Task directions: Return the listing below unchanged, except that the pictures are dropped.

(Extracted information Opens)

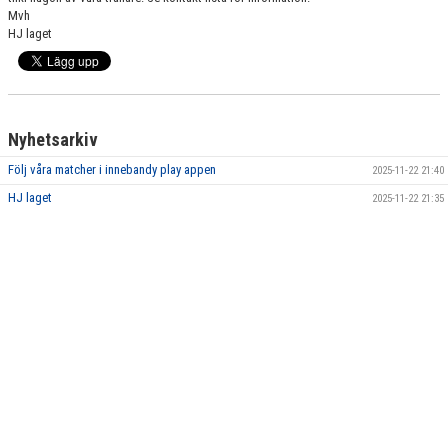
Mvh
HJ laget
TRÄNINGSTIDER
Nyhetsarkiv
Följ våra matcher i innebandy play appen
2025-11-22 21:40
HJ laget
2025-11-22 21:35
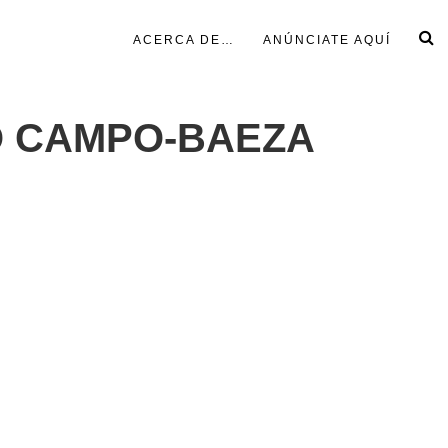
ACERCA DE…
ANÚNCIATE AQUÍ
O CAMPO-BAEZA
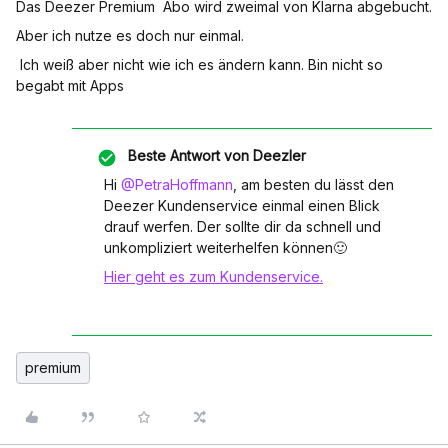
Das Deezer Premium Abo wird zweimal von Klarna abgebucht.
Aber ich nutze es doch nur einmal.
Ich weiß aber nicht wie ich es ändern kann. Bin nicht so
begabt mit Apps
Beste Antwort von
Deezler
Hi
@PetraHoffmann
, am besten du lässt den
Deezer Kundenservice einmal einen Blick
drauf werfen. Der sollte dir da schnell und
unkompliziert weiterhelfen können🙂
Hier geht es zum Kundenservice.
premium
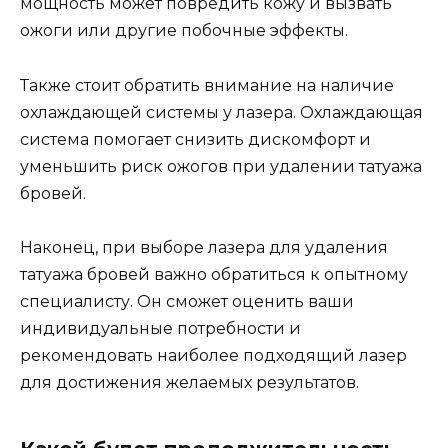
мощность может повредить кожу и вызвать
ожоги или другие побочные эффекты.
Также стоит обратить внимание на наличие
охлаждающей системы у лазера. Охлаждающая
система помогает снизить дискомфорт и
уменьшить риск ожогов при удалении татуажа
бровей.
Наконец, при выборе лазера для удаления
татуажа бровей важно обратиться к опытному
специалисту. Он сможет оценить ваши
индивидуальные потребности и
рекомендовать наиболее подходящий лазер
для достижения желаемых результатов.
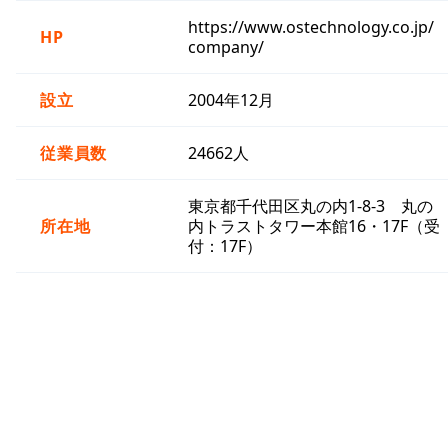
https://www.ostechnology.co.jp/
HP
company/
設立
2004年12月
従業員数
24662人
東京都千代田区丸の内1-8-3 丸の
所在地
内トラストタワー本館16・17F（受
付：17F）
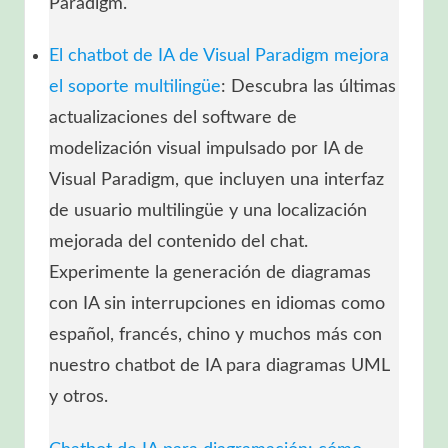
Paradigm.
El chatbot de IA de Visual Paradigm mejora
el soporte multilingüe
: Descubra las últimas
actualizaciones del software de
modelización visual impulsado por IA de
Visual Paradigm, que incluyen una interfaz
de usuario multilingüe y una localización
mejorada del contenido del chat.
Experimente la generación de diagramas
con IA sin interrupciones en idiomas como
español, francés, chino y muchos más con
nuestro chatbot de IA para diagramas UML
y otros.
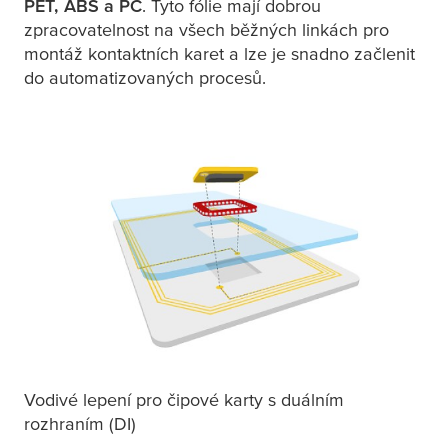
PET, ABS a PC
. Tyto fólie mají dobrou
zpracovatelnost na všech běžných linkách pro
montáž kontaktních karet a lze je snadno začlenit
do automatizovaných procesů.
Vodivé lepení pro čipové karty s duálním
rozhraním (DI)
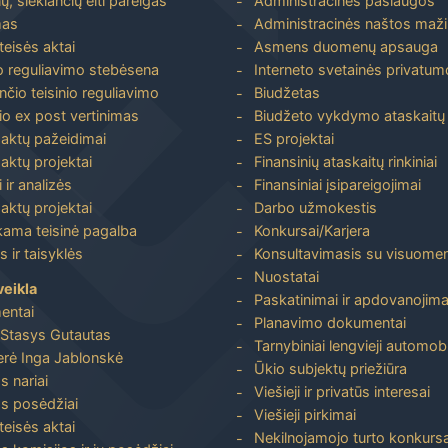
, siekiančių eiti pareigas
Administracinės paslaugos
mas
Administracinės naštos maž
 teisės aktai
Asmens duomenų apsauga
io reguliavimo stebėsena
Interneto svetainės privatumo
nčio teisinio reguliavimo
Biudžetas
io ex post vertinimas
Biudžeto vykdymo ataskaitų r
 aktų pažeidimai
ES projektai
aktų projektai
Finansinių ataskaitų rinkiniai
 ir analizės
Finansiniai įsipareigojimai
aktų projektai
Darbo užmokestis
ma teisinė pagalba
Konkursai/Karjera
 ir taisyklės
Konsultavimasis su visuome
Nuostatai
veikla
Paskatinimai ir apdovanojima
entai
Planavimo dokumentai
Stasys Gutautas
Tarnybiniai lengvieji automobi
rė Inga Jablonskė
Ūkio subjektų priežiūra
s nariai
Viešieji ir privatūs interesai
s posėdžiai
Viešieji pirkimai
 teisės aktai
Nekilnojamojo turto konkursa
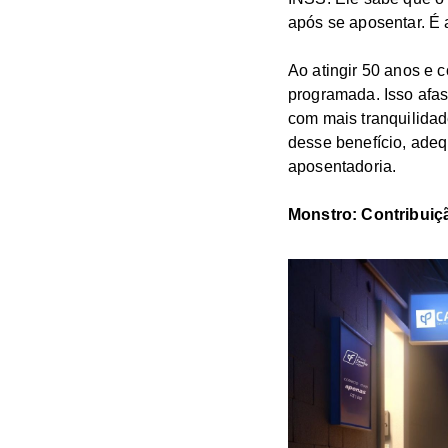
após se aposentar. É
Ao atingir 50 anos e 
programada. Isso afas
com mais tranquilidad
desse benefício, ade
aposentadoria.
Monstro: Contribuiç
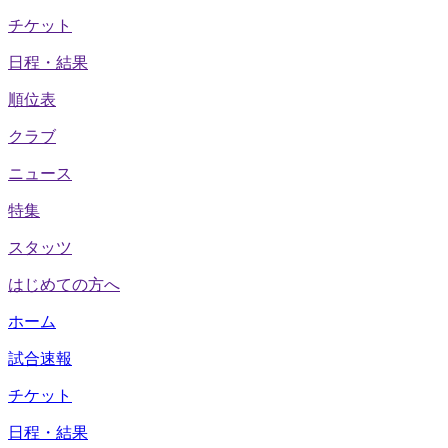
チケット
日程・結果
順位表
クラブ
ニュース
特集
スタッツ
はじめての方へ
ホーム
試合速報
チケット
日程・結果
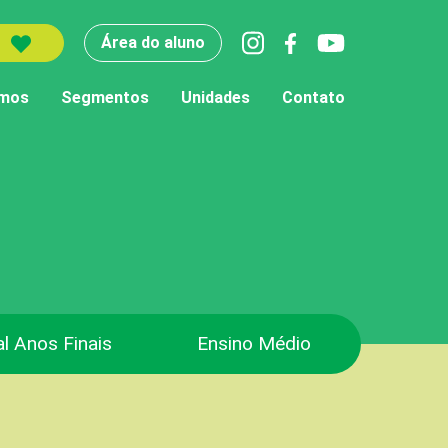
Área do aluno
mos
Segmentos
Unidades
Contato
l Anos Finais
Ensino Médio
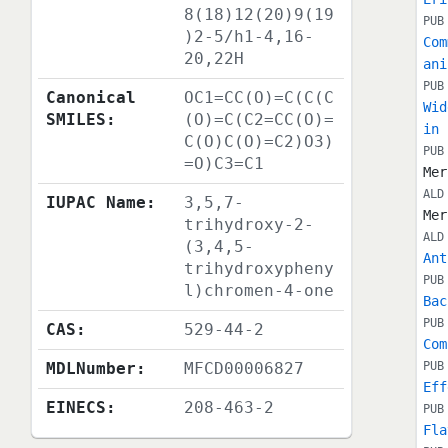
8(18)12(20)9(19
PUB
)2-5/h1-4,16-
Com
20,22H
ani
PUB
Canonical
OC1=CC(O)=C(C(C
Wid
SMILES:
(O)=C(C2=CC(O)=
in 
C(O)C(O)=C2)O3)
PUB
=O)C3=C1
Mer
ALD
IUPAC Name:
3,5,7-
Mer
trihydroxy-2-
ALD
(3,4,5-
Ant
trihydroxypheny
PUB
l)chromen-4-one
Bac
PUB
CAS:
529-44-2
Com
MDLNumber:
MFCD00006827
PUB
Eff
EINECS:
208-463-2
PUB
Fla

(Extracted information Closes)

Written response:
Mvh
HJ laget
TRÄNINGSTIDER
Nyhetsarkiv
Följ våra matcher i innebandy play appen
2025-11-22 21:40
HJ laget
2025-11-22 21:35
ACERCA DE…
ANÚNCIATE AQUÍ
O CAMPO-BAEZA
Das Deezer Premium Abo wird zweimal von Klarna abgebucht.
Aber ich nutze es doch nur einmal.
Ich weiß aber nicht wie ich es ändern kann. Bin nicht so
begabt mit Apps
Beste Antwort von
Deezler
Hi
@PetraHoffmann
, am besten du lässt den
Deezer Kundenservice einmal einen Blick
drauf werfen. Der sollte dir da schnell und
unkompliziert weiterhelfen können🙂
Hier geht es zum Kundenservice.
premium
мощность может повредить кожу и вызвать
ожоги или другие побочные эффекты.
Также стоит обратить внимание на наличие
охлаждающей системы у лазера. Охлаждающая
система помогает снизить дискомфорт и
уменьшить риск ожогов при удалении татуажа
бровей.
Наконец, при выборе лазера для удаления
татуажа бровей важно обратиться к опытному
специалисту. Он сможет оценить ваши
индивидуальные потребности и
рекомендовать наиболее подходящий лазер
для достижения желаемых результатов.
https://www.ostechnology.co.jp/
HP
company/
設立
2004年12月
従業員数
24662人
東京都千代田区丸の内1-8-3 丸の
所在地
内トラストタワー本館16・17F（受
付：17F）
Paradigm.
El chatbot de IA de Visual Paradigm mejora
el soporte multilingüe
: Descubra las últimas
actualizaciones del software de
modelización visual impulsado por IA de
Visual Paradigm, que incluyen una interfaz
de usuario multilingüe y una localización
mejorada del contenido del chat.
Experimente la generación de diagramas
con IA sin interrupciones en idiomas como
español, francés, chino y muchos más con
nuestro chatbot de IA para diagramas UML
y otros.
PET, ABS a PC
. Tyto fólie mají dobrou
zpracovatelnost na všech běžných linkách pro
montáž kontaktních karet a lze je snadno začlenit
do automatizovaných procesů.
Vodivé lepení pro čipové karty s duálním
rozhraním (DI)
, siekiančių eiti pareigas
Administracinės paslaugos
mas
Administracinės naštos maž
 teisės aktai
Asmens duomenų apsauga
io reguliavimo stebėsena
Interneto svetainės privatumo
nčio teisinio reguliavimo
Biudžetas
io ex post vertinimas
Biudžeto vykdymo ataskaitų r
 aktų pažeidimai
ES projektai
aktų projektai
Finansinių ataskaitų rinkiniai
 ir analizės
Finansiniai įsipareigojimai
aktų projektai
Darbo užmokestis
ma teisinė pagalba
Konkursai/Karjera
 ir taisyklės
Konsultavimasis su visuome
Nuostatai
veikla
Paskatinimai ir apdovanojima
entai
Planavimo dokumentai
Stasys Gutautas
Tarnybiniai lengvieji automobi
rė Inga Jablonskė
Ūkio subjektų priežiūra
s nariai
Viešieji ir privatūs interesai
s posėdžiai
Viešieji pirkimai
 teisės aktai
Nekilnojamojo turto konkursa
após se aposentar. É
Ao atingir 50 anos e 
programada. Isso afas
com mais tranquilidad
desse benefício, ade
aposentadoria.
Monstro: Contribuiç
チケット
日程・結果
順位表
クラブ
ニュース
特集
スタッツ
はじめての方へ
ホーム
試合速報
チケット
日程・結果
Área do aluno
mos
Segmentos
Unidades
Contato
l Anos Finais
Ensino Médio
8(18)12(20)9(19
PUB
)2-5/h1-4,16-
Com
20,22H
ani
PUB
Canonical
OC1=CC(O)=C(C(C
Wid
SMILES:
(O)=C(C2=CC(O)=
in 
C(O)C(O)=C2)O3)
PUB
=O)C3=C1
Mer
ALD
IUPAC Name:
3,5,7-
Mer
trihydroxy-2-
ALD
(3,4,5-
Ant
trihydroxypheny
PUB
l)chromen-4-one
Bac
PUB
CAS:
529-44-2
Com
MDLNumber:
MFCD00006827
PUB
Eff
EINECS:
208-463-2
PUB
Fla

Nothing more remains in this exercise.